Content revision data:
*****
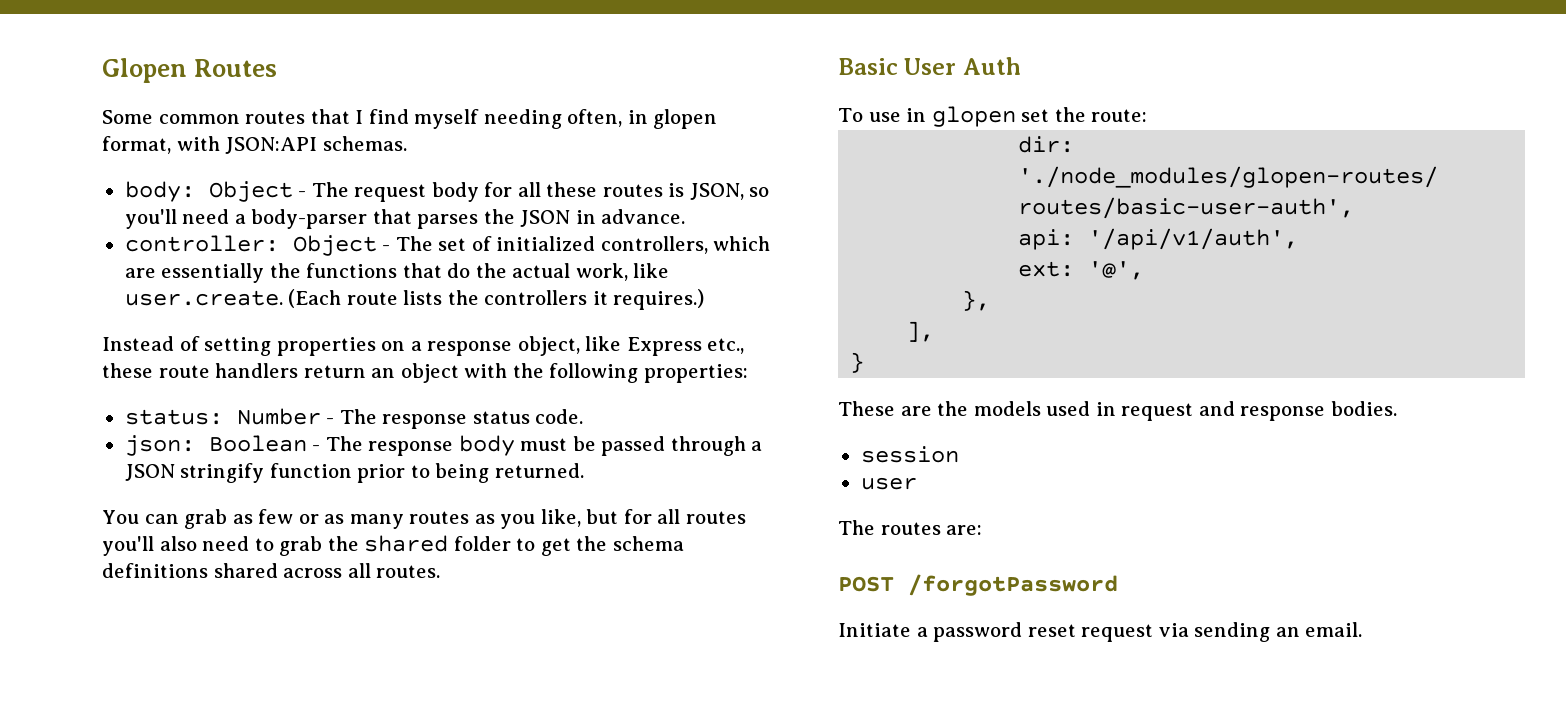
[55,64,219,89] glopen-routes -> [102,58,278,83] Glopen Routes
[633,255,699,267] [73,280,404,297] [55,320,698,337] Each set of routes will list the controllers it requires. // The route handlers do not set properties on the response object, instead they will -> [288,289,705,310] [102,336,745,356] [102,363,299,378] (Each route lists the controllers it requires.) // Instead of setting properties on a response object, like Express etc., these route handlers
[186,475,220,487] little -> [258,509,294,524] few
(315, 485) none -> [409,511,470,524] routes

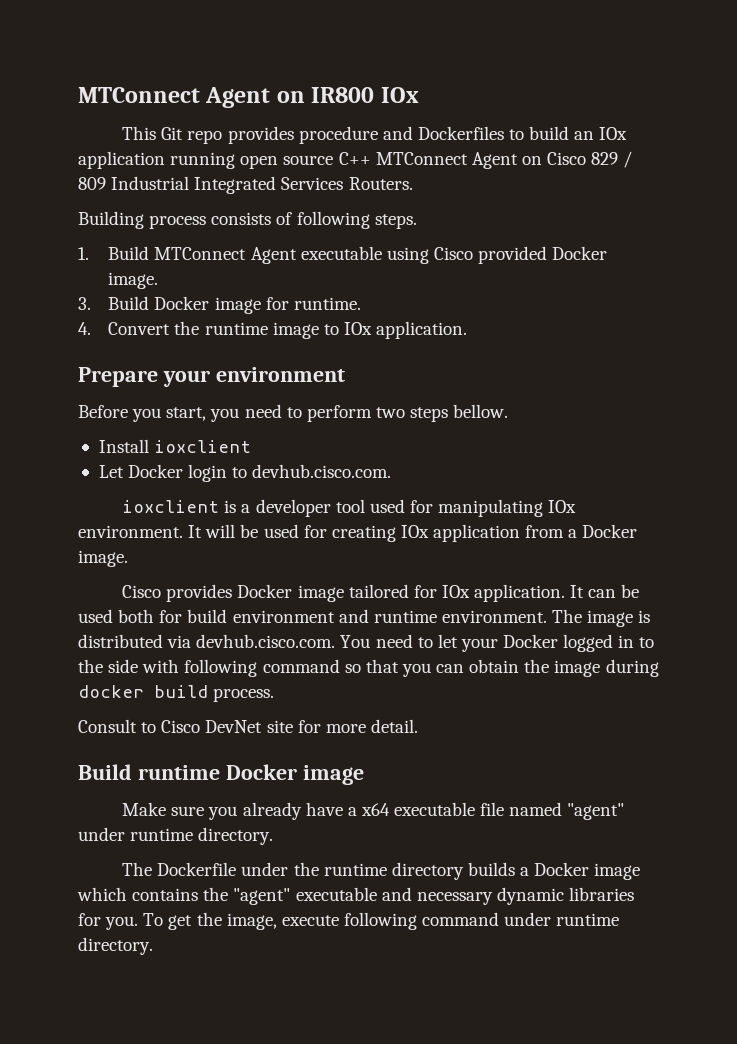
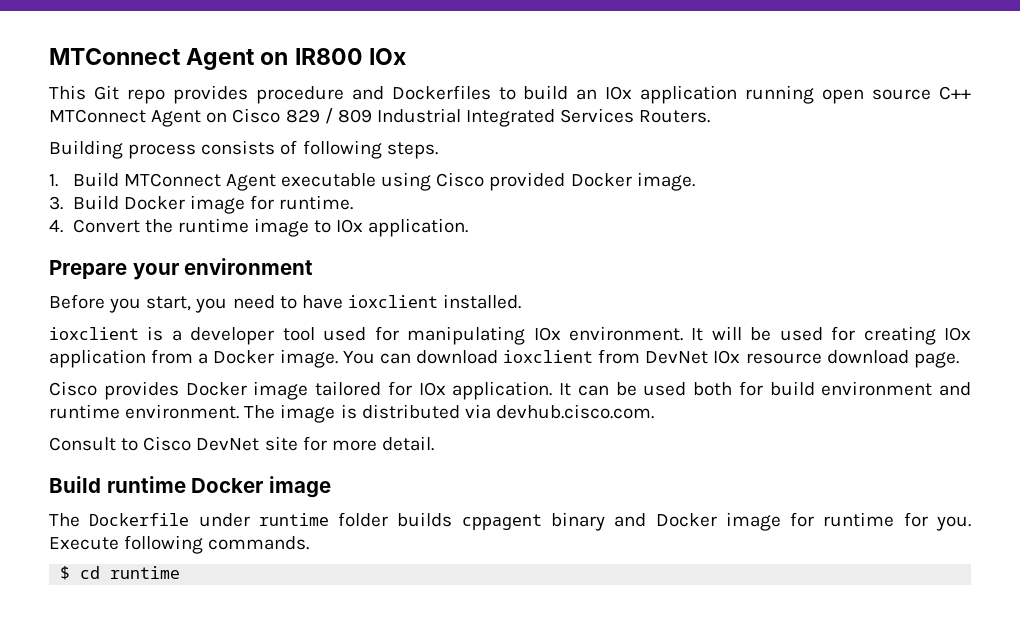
[306,404,509,422] [98,439,252,453] [98,464,392,482] perform two steps bellow. // Install ioxclient // Let Docker login to devhub.cisco.com. -> [301,294,522,309] have ioxclient installed.
(128, 558) none -> [342,349,959,368] You can download ioxclient from DevNet IOx resource download page.
[340,634,655,652] [78,659,659,677] [78,685,275,702] You need to let your Docker logged in to the side with following command so that you can obtain the image during docker build process. -> (654, 411) none
[122,802,625,820] [78,827,274,845] [122,862,641,880] [77,887,635,905] [78,912,620,930] [78,937,153,955] Make sure you already have a x64 executable file named "agent" under runtime directory. // The Dockerfile under the runtime directory builds a Docker image which contains the "agent" executable and necessary dynamic libraries for you. To get the image, execute following command under runtime directory. -> [49,512,972,531] [49,535,310,554] [60,566,181,580] The Dockerfile under runtime folder builds cppagent binary and Docker image for runtime for you. Execute following commands. // $ cd runtime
*****
Instructions for the task:
Copy the entries above exactly, but only the stretch from the line containing "[186,475,220,487] little ->" through the line containing "[306,404,509,422] [98,439,252,453] [98,464,392,482]". Keep both end lines; drop the pictures.

Solved exercise:
[186,475,220,487] little -> [258,509,294,524] few
(315, 485) none -> [409,511,470,524] routes

[306,404,509,422] [98,439,252,453] [98,464,392,482] perform two steps bellow. // Install ioxclient // Let Docker login to devhub.cisco.com. -> [301,294,522,309] have ioxclient installed.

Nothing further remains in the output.